To do
Give again the entries below exactly, beginning at the first line and ending at the line with "Document page, 2400x1350 pixels.".

══ Records ══

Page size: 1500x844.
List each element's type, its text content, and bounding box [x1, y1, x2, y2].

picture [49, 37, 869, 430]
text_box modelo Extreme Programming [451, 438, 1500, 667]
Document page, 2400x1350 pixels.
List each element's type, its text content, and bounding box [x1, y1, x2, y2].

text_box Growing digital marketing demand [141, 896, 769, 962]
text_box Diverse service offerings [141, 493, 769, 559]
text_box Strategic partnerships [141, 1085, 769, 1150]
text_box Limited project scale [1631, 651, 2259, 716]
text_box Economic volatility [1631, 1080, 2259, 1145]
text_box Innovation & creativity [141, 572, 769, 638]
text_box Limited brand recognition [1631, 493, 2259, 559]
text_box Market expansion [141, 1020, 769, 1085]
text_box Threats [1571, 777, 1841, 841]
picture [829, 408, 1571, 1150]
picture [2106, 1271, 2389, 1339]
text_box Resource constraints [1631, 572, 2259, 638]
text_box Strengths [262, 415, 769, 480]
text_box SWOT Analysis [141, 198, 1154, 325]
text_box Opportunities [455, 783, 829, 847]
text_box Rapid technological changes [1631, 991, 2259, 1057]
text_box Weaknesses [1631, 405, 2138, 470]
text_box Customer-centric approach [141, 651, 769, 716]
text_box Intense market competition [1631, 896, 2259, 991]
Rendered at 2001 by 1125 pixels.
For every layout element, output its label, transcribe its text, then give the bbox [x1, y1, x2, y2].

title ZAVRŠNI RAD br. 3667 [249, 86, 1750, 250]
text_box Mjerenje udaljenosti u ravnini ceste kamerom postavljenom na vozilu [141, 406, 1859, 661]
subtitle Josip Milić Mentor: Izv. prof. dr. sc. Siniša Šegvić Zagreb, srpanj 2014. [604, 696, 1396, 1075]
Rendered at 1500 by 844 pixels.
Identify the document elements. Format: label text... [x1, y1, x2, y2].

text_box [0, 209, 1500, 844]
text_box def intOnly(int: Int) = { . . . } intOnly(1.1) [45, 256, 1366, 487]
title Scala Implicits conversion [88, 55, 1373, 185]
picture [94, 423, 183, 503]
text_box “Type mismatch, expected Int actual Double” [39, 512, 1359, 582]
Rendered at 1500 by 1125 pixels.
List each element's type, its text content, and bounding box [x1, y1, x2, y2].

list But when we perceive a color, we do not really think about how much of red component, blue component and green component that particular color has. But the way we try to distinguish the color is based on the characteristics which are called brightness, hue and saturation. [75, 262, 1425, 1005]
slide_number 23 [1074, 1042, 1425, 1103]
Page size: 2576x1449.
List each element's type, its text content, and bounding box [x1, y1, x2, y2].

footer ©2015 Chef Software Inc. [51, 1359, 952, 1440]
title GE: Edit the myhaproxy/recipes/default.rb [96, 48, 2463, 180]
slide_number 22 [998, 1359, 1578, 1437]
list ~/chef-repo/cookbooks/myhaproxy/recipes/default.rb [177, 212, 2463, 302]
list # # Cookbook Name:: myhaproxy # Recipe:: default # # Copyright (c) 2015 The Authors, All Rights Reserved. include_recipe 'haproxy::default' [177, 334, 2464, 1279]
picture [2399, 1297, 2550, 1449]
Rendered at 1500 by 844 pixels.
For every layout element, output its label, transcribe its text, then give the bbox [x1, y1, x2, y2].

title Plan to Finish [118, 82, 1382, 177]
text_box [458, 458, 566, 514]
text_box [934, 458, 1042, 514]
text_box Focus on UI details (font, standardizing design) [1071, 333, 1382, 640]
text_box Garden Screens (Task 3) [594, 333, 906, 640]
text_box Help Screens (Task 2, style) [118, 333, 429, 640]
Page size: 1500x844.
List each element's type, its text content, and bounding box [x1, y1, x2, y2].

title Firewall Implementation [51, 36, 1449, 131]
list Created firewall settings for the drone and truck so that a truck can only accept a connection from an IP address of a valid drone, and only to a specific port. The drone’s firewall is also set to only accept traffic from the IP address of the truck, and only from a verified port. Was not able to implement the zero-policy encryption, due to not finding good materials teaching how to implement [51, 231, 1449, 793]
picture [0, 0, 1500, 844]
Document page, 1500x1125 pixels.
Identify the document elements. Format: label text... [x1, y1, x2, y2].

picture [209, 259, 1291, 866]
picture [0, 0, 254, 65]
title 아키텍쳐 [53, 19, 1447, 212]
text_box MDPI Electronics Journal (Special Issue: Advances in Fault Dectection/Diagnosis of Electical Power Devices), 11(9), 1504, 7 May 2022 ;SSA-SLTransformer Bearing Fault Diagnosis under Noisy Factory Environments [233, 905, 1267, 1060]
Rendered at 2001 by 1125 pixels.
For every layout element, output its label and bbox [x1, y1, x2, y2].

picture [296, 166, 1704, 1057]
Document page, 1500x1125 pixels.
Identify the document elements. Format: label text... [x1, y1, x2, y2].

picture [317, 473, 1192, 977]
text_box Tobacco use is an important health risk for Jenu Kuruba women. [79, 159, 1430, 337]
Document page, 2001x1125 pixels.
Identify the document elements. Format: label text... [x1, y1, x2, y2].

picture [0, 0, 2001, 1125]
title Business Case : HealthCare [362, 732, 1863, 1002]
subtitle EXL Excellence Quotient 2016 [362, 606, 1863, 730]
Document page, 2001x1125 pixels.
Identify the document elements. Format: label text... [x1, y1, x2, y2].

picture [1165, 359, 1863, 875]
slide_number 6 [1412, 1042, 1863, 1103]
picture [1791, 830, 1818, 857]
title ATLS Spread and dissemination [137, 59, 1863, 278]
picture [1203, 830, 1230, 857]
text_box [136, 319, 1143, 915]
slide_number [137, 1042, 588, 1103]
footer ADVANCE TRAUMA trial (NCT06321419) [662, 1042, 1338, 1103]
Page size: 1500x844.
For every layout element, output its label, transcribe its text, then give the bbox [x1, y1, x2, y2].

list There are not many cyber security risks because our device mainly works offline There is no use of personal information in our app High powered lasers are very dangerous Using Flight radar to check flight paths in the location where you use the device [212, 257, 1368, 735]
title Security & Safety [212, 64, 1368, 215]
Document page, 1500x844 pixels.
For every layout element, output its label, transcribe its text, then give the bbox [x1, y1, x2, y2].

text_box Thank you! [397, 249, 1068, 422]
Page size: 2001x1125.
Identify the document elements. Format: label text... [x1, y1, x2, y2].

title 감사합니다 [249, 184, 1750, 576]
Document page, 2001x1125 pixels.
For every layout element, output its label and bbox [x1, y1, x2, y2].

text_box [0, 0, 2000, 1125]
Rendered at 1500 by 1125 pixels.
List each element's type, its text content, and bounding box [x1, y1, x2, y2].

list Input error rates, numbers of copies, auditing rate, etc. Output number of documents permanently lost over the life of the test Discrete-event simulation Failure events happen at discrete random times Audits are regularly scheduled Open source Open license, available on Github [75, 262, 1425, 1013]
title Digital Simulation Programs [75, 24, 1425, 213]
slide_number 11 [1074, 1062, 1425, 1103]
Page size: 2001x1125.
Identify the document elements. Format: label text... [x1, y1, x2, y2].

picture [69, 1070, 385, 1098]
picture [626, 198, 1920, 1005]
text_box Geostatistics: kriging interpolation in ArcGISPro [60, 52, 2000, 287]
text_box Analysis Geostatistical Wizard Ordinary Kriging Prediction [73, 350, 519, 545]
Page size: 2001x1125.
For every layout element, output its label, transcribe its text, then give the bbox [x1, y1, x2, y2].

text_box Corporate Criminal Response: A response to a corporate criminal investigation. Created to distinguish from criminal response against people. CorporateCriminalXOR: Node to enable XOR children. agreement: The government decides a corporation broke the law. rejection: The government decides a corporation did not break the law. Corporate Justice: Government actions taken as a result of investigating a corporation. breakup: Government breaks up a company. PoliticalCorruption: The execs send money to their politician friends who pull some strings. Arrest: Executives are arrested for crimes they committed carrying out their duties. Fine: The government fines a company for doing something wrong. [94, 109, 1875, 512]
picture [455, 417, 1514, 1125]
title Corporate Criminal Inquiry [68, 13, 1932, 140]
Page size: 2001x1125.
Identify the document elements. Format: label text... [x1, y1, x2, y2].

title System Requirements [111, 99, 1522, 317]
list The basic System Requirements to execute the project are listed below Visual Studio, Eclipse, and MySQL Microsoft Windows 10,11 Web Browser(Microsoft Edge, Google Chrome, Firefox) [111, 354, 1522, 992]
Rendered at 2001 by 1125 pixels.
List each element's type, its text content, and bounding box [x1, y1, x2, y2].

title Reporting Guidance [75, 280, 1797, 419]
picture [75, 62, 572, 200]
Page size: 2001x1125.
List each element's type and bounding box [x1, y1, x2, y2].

═══

Your solution
Page size: 1500x844.
List each element's type, its text content, and bounding box [x1, y1, x2, y2].

picture [49, 37, 869, 430]
text_box modelo Extreme Programming [451, 438, 1500, 667]
Document page, 2400x1350 pixels.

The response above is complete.